The create_date_field command in sds2sfl fails with the CMOP cruises because computerUTC has a four-digit year instead of two.

Anaconda link

The "install Anaconda" link doesn't work.

Check file_duration in SFL

Part of validation/fixing of SFL files should be checking that file_duration is a positive number. It should be a required field in the same sense that lat and lon are required.

Add feature to calculate true event rate

The method for producing the event rate found in a raw SFL file has varied over the life of the SeaFlow project. For consistency it would be good to recalculate this event rate based on the DURATION column in an SFL file and the actual number of events found in EVT files.

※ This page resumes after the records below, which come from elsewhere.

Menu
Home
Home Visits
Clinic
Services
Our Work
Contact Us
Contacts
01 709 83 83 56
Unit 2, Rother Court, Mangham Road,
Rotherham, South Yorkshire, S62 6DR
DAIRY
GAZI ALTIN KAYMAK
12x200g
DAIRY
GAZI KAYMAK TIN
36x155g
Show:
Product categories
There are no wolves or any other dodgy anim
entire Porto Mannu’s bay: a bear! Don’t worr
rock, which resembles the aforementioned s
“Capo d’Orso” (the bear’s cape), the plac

The first 4 bytes of an EVT file record the event count as a uint32. In some cases though the file has been truncated, so in addition to reading the first 4 bytes of every EVT file it's necessary to check the expected file size of 4 byte event count header + (event count * (4 spacer bytes + 20 data bytes)).

This should be probably be performed as soon as the cruise raw data is received.

seaflowpy parallel filtering performance is worse with numpy + MKL

Parallel filtering performance is worse with numpy + MKL, and much better with plain numpy installed from PyPI. seaflowpy should perform fine in either case. Figure out how to get seaflowpy to play nice with MKL.

Remote filtering should check if any dbs are specified before starting instance

The remote filtering CLI tool starts and presumably provisions and instance even the DB list is empty, which is wasteful. Should abort early if no DBs are given in command.